## TRECHO SELECIONADO
Ao declarar a identidade entre o ser e o pensar, quer dizer Parmênides: a) que o que pode ser dito e pensado deve ser (existir); b) que o ser é o que pode ser pensado e dito. É necessário, no entanto, tornar patente a radicalidade dessa compreensão parmenidiana. A identidade entre ser e pensar (e dizer) deve ser compreendida da seguinte forma: Parmênides não diz apenas que só podemos pensar e dizer o que existe, mas sim que o que é pensável e dizível existe necessariamente. Por outro lado, ele não diz apenas que o nada (o não-ser) não é pensável e dizível; ele afirma, na verdade, que o que não é pensável nem dizível não existe.
Sumario, abaixo, as ideais de Parmênides, a fim de que o leitor as tenha em conta no que se seguirá:

a) o ser é; o não-ser não é;
b) o ser pode ser pensado e dito;
c) o nada não pode ser pensado nem dito;
d) o pensar e o ser são o mesmo;
e) o nada, portanto, é não-ser e impensável;
f) dizer e ser são o mesmo;
g) portanto, o nada é não-ser e indizível.

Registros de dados
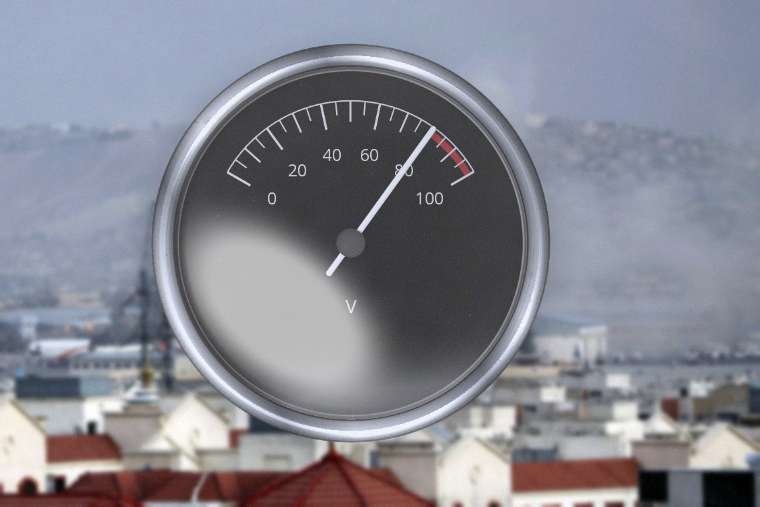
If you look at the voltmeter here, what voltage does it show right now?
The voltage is 80 V
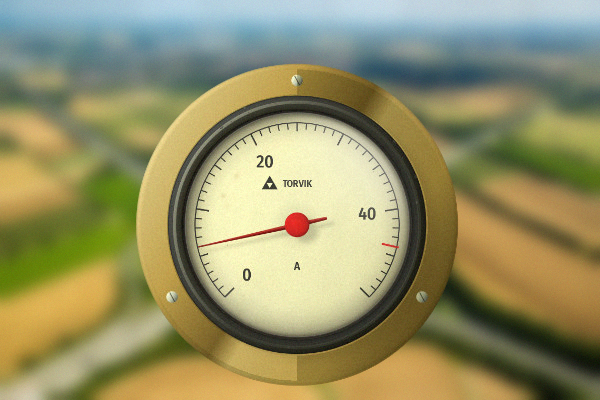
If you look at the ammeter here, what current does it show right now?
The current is 6 A
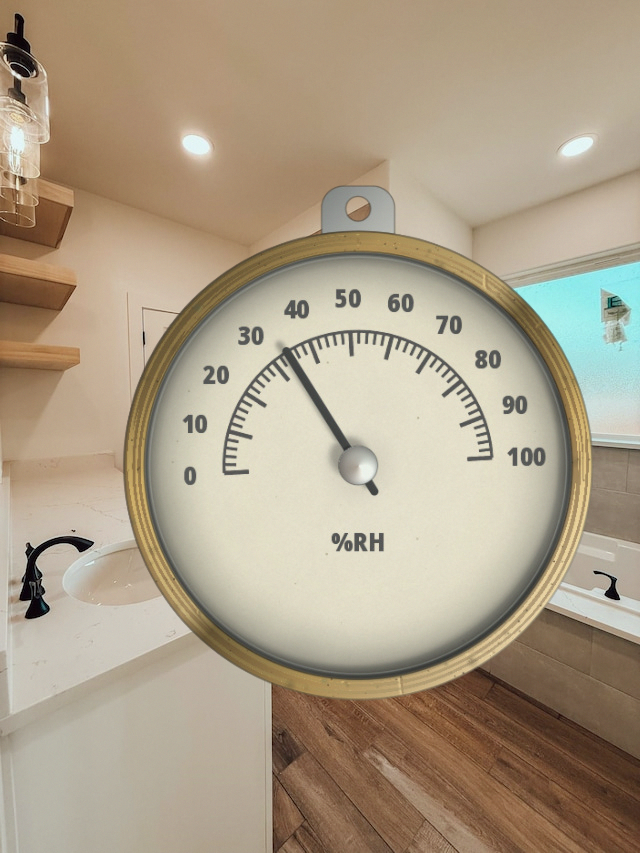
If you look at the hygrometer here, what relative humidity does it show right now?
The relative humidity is 34 %
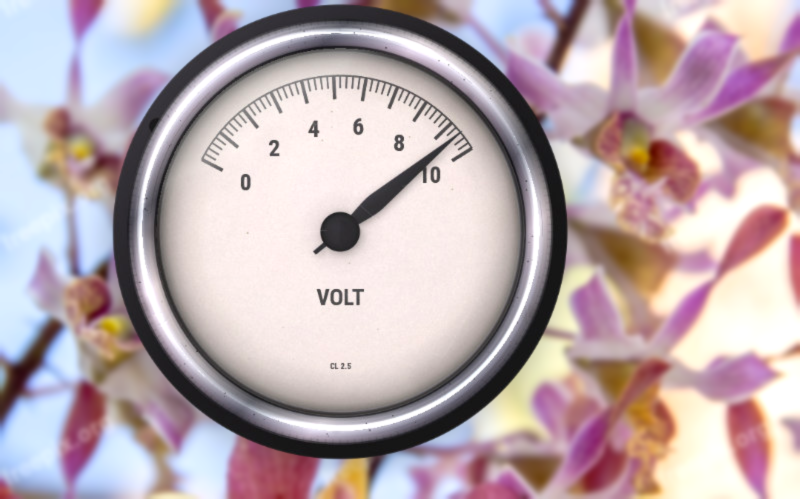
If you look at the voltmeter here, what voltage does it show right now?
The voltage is 9.4 V
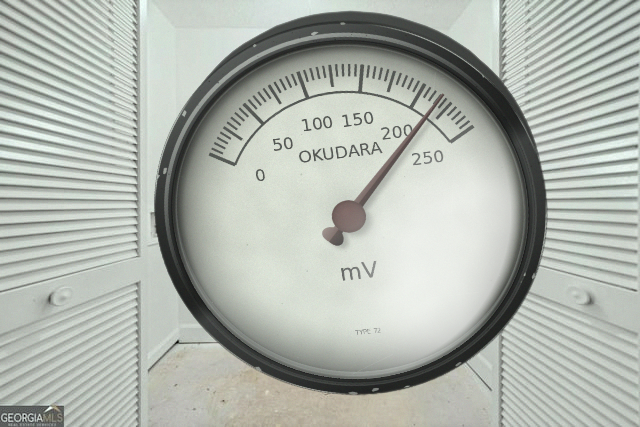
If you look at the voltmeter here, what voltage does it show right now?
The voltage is 215 mV
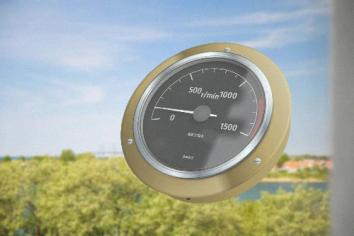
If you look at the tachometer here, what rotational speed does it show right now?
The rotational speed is 100 rpm
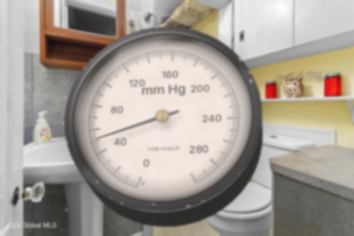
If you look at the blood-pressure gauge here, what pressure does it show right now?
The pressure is 50 mmHg
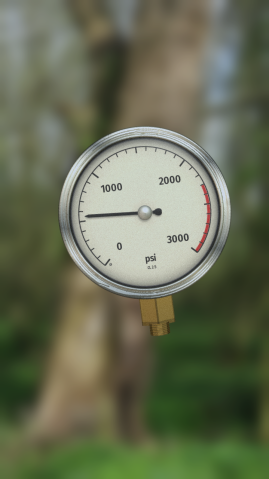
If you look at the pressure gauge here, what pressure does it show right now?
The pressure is 550 psi
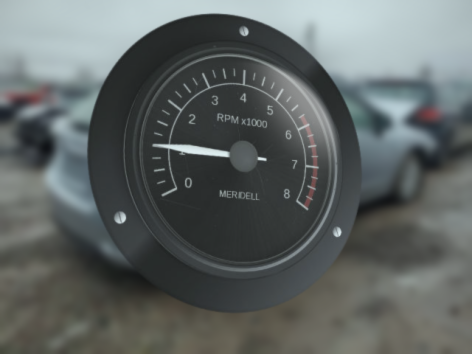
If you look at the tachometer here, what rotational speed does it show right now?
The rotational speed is 1000 rpm
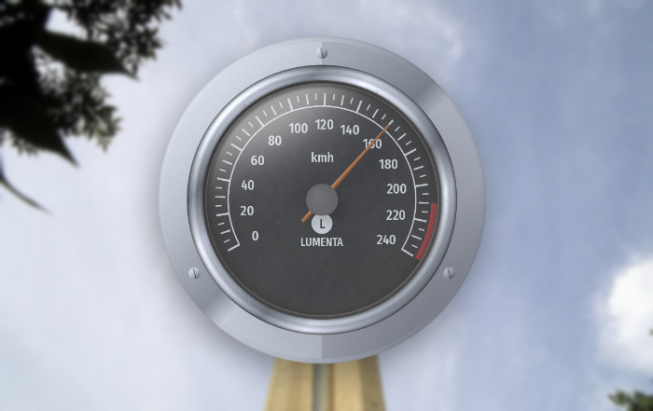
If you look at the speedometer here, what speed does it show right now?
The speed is 160 km/h
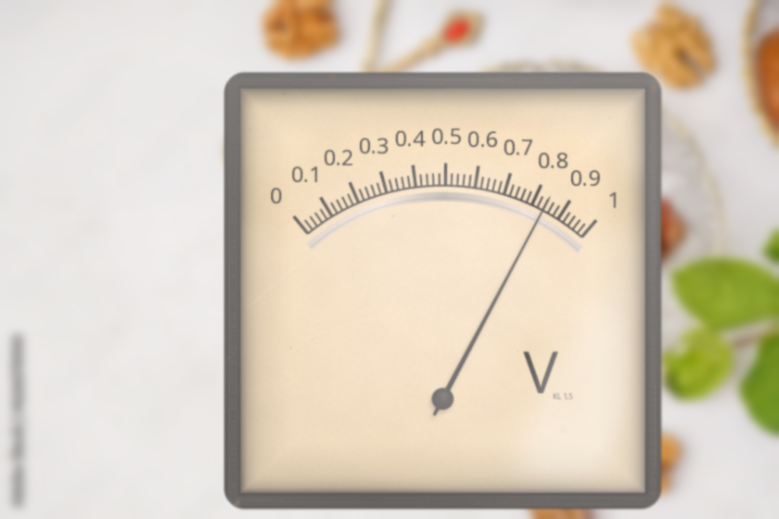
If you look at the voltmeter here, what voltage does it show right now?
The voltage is 0.84 V
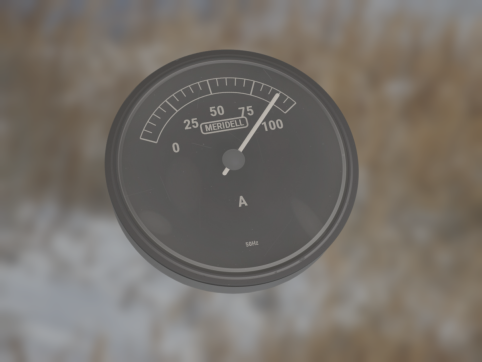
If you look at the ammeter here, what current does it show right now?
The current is 90 A
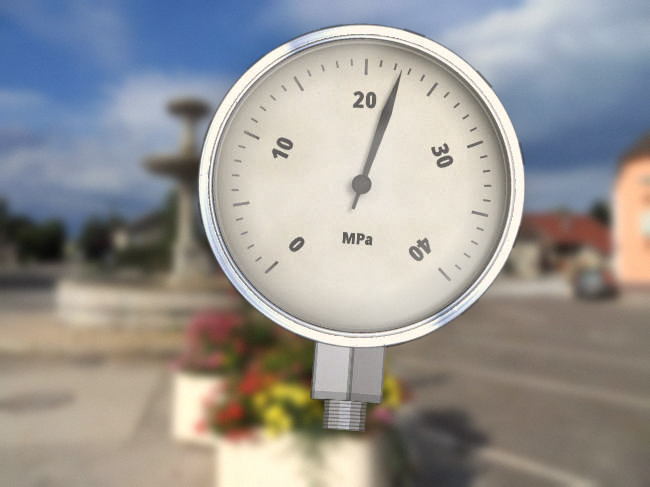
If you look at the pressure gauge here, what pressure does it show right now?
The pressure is 22.5 MPa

## OBJETIVO DO EXERCÍCIO
Transcreva fielmente, do trecho sobre Parmênides, a parte que se inicia com as palavras que contêm "Sumario, abaixo, as" e se encerra com "não-ser e indizível.".

## RESULTADO DO EXERCÍCIO
Sumario, abaixo, as ideais de Parmênides, a fim de que o leitor as tenha em conta no que se seguirá:

a) o ser é; o não-ser não é;
b) o ser pode ser pensado e dito;
c) o nada não pode ser pensado nem dito;
d) o pensar e o ser são o mesmo;
e) o nada, portanto, é não-ser e impensável;
f) dizer e ser são o mesmo;
g) portanto, o nada é não-ser e indizível.